The Importance of Bricks

A small history post to prepare you for another holiday event, New Year’s Eve. World War I was a miserable time to be a soldier for everyone involved. Trenches were a disaster that created frozen stalemates between opposing forces and the emphasis is on frozen there. However, trenches and air combat would highlight the importance of bricks.

I’m sure everyone just said “um, what?” Yep, the importance of bricks. If all the powers had been shipping truckloads of bricks, we would have had far fewer necessary amputation surgeries as a result of frostbite, which would have saved a lot of lives. In the final year of the war, a trench dug in France was dug near a brickmaker.

To help out the non-German forces, he gave all the bricks he could to the soldiers in the trenches. And the soldiers lined the walls and the ground with the bricks. It was possibly the warmest trench around and the bricks channeled the water away from their feet, preserving their feet from being both wet and damp in the trench and resulting in fewer cases of frostbite.
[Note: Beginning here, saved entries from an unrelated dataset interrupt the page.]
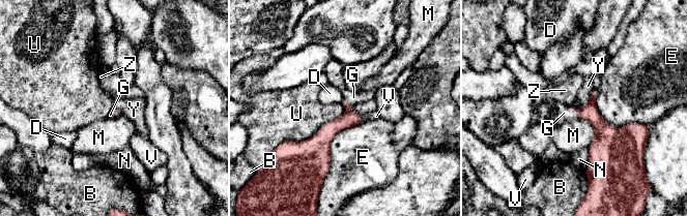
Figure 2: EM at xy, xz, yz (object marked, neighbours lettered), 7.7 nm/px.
{"act": "pass", "each": {"B": "other", "D": "other", "E": "other", "G": "other", "M": "other", "N": "other", "U": "other", "V": "other", "Y": "other", "Z": "other"}, "found": "no lettered segment goes on from it"}

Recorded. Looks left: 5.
{"why": "sharp bend", "act": "look", "view": "em", "slice": "planes", "show": "tint", "pic": 1, "at": [439, 308]}

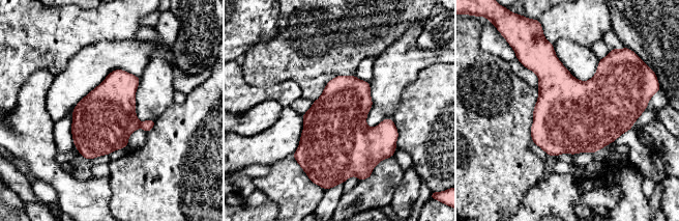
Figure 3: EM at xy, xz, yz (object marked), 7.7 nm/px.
{"why": "see the neighbours", "act": "look", "view": "em", "slice": "planes", "show": "letters", "at": "same"}

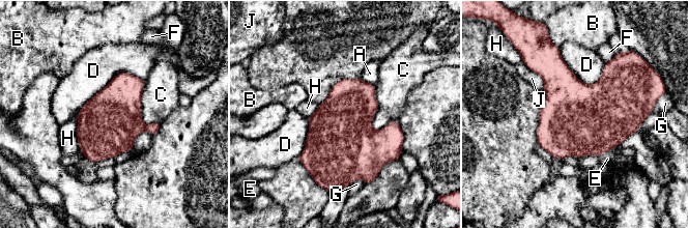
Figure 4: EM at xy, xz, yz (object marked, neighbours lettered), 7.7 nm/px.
{"longest_contact_nm": ["D", 600], "act": "pass", "each": {"A": "other", "B": "other", "C": "other", "D": "other", "E": "other", "F": "other", "G": "other", "H": "other", "J": "other"}, "border": {"pic": 4, "px": [[374, 86], [372, 127], [379, 131]]}, "found": "one neuron here"}

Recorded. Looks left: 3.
{"act": "look", "view": "3d", "um": 4, "pic": 1, "at": [956, 298]}

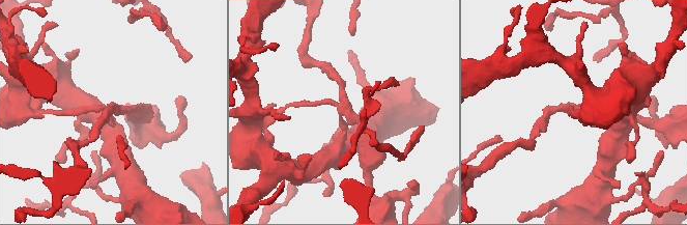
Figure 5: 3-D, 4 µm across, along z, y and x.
{"arms": 4, "why": "shape alone is not enough", "act": "look", "view": "em", "slice": "xy", "step": 16, "show": "tint", "pic": 5, "at": [114, 108]}

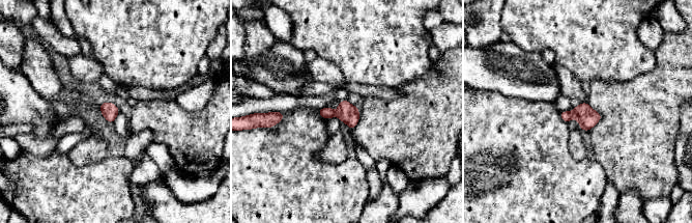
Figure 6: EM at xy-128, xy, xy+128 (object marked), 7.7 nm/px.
{"why": "another direction", "act": "look", "view": "em", "slice": "planes", "show": "letters", "at": "same"}

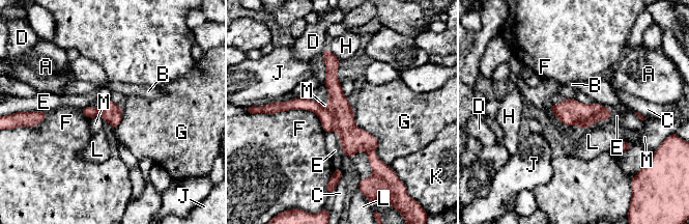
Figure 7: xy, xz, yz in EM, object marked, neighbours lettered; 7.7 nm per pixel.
{"width_nm": 160, "act": "cleave", "pic": 7, "on": [352, 139], "each": {"A": "other", "B": "other", "C": "other", "D": "other", "E": "other", "F": "other", "G": "other", "H": "other", "J": "other", "K": "other", "L": "other", "M": "other"}, "border": {"pic": 7, "px": [[328, 109], [333, 114], [336, 130]]}, "found": "a second neuron is stuck on"}

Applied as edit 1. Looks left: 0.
{"act": "done", "edits": [["cleave", 7]], "rest": "unchecked"}

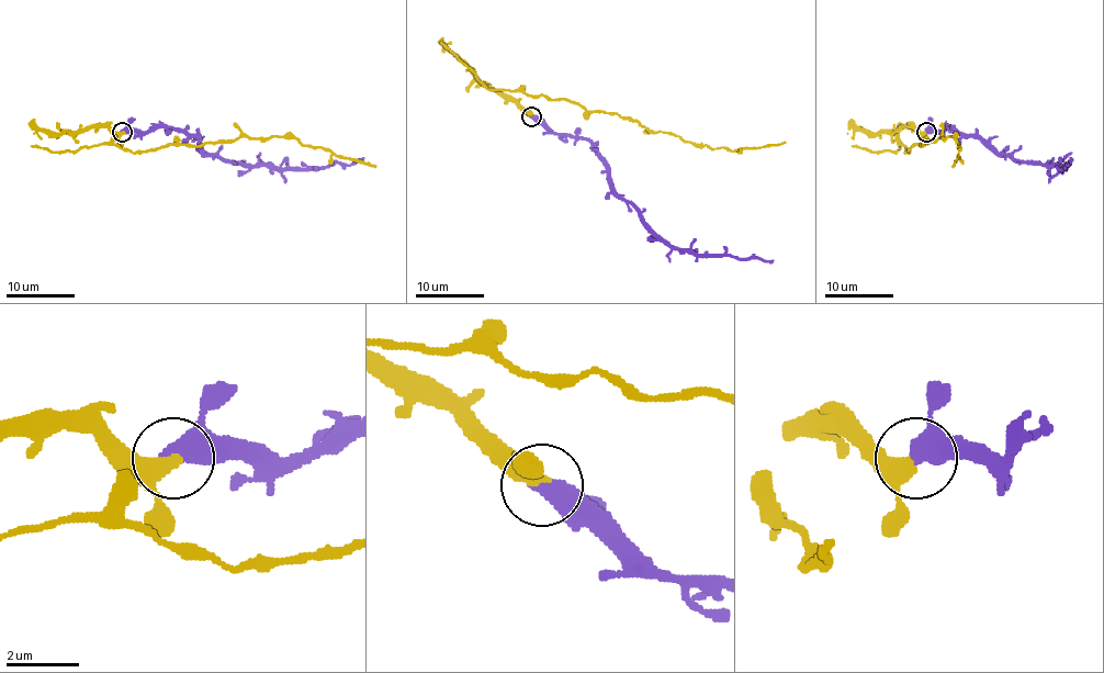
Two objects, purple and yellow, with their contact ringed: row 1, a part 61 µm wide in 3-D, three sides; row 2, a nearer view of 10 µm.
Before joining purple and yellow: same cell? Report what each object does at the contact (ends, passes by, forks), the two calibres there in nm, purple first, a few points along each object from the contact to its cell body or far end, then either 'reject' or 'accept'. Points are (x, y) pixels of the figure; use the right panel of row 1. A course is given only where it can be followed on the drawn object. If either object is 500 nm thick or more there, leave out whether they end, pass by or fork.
calibres 600 and 320 nm; course purple (925, 132), (943, 132), (946, 126), (973, 135), (1018, 160), (1065, 167), (1071, 160), (1069, 157); course yellow (925, 132), (854, 135), (870, 152), (953, 136), (961, 148), (952, 166); accept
Also, the bricks could be heated and used to generate warmth for longer periods of time than just a wood fire provided. Turns out a brick lined trench is much cozier than a regular trench.
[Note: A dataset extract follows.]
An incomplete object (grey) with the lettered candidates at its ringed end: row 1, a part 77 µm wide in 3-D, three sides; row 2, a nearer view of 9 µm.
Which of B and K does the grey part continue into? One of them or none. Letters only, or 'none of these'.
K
But it wasn’t limited to the trenches. There was a new invention that came around in time for WWI, the airplane. However, the usefulness of it was limited. It was reserved for spying. However, by the middle of the war, both sides had started packing bricks, bottles, and anything else they could manage into the floor compartments where they stuck their feet.

The second guy in the plane would hurl these makeshift missles out at other airplanes and at enemy platoons below. Eventually, all pilots were issued handguns with extra ammo and enemies began shooting at each other with these.

It would be WWII before airplanes with mounted guns were used in air combat. Of course another big change would occur in airplane manufacturing between WWI and WWII. They would go from being built of wood and paper to metal skins over metal frames. These heavier frames and skins, were what allowed them to have guns mounted on them.

And that is how something as simple as a brick could and did change the face of warfare.